Ante estas circunstancias, Amnistía Internacional se suma a la movilización que tendrá lugar el sábado 1° de febrero en la Capital Federal y en diversas localidades del país y hace un llamado a alzar la voz frente a las constantes agresiones dirigidas a las mujeres y las personas LGBTI+, en pos de la defensa y promoción de los derechos humanos en condiciones de igualdad y sin discriminación.

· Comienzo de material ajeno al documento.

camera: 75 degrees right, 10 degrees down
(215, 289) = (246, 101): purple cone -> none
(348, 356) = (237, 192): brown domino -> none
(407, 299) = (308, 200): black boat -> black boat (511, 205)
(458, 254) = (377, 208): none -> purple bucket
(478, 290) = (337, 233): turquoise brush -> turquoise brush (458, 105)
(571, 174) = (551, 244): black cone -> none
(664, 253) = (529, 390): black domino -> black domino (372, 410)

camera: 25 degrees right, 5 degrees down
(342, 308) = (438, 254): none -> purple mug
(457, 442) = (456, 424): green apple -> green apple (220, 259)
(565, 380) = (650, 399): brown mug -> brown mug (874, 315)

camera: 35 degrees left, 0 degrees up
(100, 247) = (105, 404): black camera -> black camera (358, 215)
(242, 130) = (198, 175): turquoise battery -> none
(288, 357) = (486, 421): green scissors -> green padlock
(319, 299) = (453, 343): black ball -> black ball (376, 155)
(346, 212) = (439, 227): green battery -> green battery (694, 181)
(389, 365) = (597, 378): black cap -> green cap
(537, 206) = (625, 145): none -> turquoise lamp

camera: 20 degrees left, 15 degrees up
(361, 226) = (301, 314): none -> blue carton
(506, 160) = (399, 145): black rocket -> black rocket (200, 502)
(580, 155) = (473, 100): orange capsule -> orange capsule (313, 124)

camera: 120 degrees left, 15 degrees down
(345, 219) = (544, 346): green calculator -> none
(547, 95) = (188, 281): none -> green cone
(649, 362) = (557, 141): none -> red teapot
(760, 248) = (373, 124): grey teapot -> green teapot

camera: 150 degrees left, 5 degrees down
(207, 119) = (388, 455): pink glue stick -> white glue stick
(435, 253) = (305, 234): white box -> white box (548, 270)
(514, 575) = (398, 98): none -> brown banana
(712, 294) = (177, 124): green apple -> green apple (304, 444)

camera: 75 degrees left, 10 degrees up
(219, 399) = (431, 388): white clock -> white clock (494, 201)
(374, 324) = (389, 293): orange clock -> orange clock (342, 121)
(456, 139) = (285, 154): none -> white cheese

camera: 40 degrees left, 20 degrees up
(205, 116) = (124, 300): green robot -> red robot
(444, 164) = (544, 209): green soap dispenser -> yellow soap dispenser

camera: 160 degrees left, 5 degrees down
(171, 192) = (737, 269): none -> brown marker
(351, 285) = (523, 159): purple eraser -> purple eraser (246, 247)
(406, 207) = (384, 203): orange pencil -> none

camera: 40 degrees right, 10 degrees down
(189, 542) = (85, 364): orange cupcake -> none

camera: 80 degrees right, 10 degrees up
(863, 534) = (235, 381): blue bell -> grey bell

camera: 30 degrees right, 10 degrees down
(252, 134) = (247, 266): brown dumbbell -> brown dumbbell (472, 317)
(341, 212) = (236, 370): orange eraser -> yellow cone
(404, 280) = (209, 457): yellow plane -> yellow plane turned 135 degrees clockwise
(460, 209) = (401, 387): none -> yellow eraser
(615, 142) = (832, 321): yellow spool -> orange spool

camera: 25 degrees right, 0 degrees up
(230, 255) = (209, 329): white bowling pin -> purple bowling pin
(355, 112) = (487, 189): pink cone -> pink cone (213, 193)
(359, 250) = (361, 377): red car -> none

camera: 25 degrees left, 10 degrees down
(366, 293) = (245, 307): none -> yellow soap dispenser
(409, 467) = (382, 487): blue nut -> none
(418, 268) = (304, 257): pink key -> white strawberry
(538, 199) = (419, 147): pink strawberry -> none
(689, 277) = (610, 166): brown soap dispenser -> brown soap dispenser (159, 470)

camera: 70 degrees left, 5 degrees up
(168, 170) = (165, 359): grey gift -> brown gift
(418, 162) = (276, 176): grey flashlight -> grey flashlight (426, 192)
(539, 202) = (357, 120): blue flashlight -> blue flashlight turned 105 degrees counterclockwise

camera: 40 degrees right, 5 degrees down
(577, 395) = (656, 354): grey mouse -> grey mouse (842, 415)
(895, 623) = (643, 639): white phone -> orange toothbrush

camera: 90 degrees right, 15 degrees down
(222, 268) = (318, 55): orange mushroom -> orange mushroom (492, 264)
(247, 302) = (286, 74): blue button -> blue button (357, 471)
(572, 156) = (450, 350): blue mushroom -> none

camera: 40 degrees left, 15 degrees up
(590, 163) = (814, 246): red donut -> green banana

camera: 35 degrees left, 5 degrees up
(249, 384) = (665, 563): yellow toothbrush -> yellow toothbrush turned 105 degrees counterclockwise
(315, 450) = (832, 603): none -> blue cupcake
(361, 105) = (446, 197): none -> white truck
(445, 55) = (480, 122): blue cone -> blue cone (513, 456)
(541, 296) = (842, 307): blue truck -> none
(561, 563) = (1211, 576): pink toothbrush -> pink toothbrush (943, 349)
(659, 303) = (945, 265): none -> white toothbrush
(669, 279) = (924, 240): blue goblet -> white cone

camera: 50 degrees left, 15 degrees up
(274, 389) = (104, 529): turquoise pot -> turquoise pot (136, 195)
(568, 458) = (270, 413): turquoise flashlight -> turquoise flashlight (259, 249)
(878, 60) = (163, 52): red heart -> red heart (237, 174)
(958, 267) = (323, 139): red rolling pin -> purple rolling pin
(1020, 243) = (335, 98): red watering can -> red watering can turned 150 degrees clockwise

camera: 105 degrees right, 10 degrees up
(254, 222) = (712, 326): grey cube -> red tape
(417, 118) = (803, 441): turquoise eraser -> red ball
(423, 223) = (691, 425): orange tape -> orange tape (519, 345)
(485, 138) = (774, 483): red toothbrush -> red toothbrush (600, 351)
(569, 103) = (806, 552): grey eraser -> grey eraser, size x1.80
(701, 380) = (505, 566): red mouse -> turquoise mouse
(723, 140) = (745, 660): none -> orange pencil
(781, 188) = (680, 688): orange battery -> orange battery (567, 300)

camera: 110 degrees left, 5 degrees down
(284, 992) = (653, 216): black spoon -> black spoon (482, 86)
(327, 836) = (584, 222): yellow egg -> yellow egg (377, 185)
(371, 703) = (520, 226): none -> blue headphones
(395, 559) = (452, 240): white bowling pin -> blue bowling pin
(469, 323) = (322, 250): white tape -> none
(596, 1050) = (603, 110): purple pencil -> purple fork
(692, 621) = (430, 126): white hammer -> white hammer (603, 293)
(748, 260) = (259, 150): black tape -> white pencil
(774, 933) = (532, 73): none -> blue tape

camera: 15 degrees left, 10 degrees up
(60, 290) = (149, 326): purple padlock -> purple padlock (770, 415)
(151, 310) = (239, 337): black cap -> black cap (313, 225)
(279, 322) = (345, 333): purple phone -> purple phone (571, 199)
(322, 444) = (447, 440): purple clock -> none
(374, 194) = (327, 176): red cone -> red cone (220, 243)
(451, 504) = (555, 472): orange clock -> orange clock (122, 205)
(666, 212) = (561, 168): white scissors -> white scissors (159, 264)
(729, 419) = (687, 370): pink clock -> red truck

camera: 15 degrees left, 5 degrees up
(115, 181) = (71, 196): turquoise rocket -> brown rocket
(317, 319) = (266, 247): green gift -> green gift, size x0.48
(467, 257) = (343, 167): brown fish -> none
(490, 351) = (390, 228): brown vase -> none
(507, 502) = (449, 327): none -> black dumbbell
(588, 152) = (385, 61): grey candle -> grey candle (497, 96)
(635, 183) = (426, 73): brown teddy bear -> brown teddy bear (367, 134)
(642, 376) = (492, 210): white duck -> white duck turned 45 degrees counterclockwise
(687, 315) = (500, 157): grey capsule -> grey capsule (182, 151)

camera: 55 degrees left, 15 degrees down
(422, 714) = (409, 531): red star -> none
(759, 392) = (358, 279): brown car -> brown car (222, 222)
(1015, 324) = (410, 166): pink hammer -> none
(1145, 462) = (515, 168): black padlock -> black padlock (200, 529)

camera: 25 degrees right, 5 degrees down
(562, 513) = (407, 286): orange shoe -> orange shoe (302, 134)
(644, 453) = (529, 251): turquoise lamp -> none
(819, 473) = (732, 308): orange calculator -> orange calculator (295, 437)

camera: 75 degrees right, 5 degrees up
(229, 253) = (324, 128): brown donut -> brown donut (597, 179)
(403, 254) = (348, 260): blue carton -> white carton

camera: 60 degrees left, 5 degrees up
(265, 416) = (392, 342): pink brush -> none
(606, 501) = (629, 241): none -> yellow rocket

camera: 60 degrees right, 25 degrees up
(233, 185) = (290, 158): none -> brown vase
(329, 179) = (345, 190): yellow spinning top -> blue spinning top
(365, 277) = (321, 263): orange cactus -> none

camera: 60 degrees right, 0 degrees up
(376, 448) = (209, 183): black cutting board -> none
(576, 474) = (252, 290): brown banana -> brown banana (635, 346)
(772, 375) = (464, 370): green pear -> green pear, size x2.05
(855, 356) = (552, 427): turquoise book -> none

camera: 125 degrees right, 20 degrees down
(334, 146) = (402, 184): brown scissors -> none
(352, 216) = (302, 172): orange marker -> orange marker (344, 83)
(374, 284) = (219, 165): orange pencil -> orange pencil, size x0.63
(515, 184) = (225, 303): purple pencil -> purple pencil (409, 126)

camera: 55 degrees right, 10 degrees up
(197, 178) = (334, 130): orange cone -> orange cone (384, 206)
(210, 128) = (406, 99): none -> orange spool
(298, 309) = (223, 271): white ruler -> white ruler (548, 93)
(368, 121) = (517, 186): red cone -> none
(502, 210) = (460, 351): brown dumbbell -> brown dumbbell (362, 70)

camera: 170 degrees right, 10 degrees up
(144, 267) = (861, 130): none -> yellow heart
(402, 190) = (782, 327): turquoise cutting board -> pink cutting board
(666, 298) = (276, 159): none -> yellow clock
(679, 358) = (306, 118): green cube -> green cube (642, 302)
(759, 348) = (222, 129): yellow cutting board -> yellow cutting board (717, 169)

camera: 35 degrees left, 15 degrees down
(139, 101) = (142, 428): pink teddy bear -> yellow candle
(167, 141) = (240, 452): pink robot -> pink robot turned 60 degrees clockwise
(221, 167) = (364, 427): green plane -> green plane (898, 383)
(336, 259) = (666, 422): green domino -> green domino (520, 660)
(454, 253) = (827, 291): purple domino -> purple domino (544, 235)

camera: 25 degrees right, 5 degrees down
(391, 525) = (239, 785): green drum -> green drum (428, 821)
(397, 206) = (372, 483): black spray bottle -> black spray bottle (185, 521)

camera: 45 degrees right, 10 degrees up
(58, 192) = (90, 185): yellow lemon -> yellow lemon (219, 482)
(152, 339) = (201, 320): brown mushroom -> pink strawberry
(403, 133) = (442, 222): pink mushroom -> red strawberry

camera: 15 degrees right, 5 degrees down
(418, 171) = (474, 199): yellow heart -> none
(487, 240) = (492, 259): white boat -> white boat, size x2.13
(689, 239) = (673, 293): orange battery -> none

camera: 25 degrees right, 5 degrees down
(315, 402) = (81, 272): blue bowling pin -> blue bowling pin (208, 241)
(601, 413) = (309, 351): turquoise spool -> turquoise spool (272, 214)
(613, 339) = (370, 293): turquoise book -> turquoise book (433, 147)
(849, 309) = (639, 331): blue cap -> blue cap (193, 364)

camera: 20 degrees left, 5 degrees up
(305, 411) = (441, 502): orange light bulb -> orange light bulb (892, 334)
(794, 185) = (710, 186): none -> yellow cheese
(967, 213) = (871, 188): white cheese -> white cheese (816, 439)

“Esta movilización nos debe convocar de manera unánime como sociedad. Todas las personas tienen derecho a vivir sin miedo a ser agredidas o discriminadas. Las narrativas que niegan o patologizan la diversidad abonan a un clima de intolerancia, perpetúan estereotipos dañinos y envían el mensaje de que la discriminación es aceptada. Esto resulta aún más preocupante cuando tales narrativas provienen de las más altas autoridades de un gobierno, quienes no solo tienen la obligación de respetar, sino también de garantizar el marco normativo vigente y de prevenir, sancionar y erradicar la violencia y la discriminación por motivos de orientación sexual e identidad de género”, manifestó Mariela Belski, directora ejecutiva de Amnistía Internacional Argentina.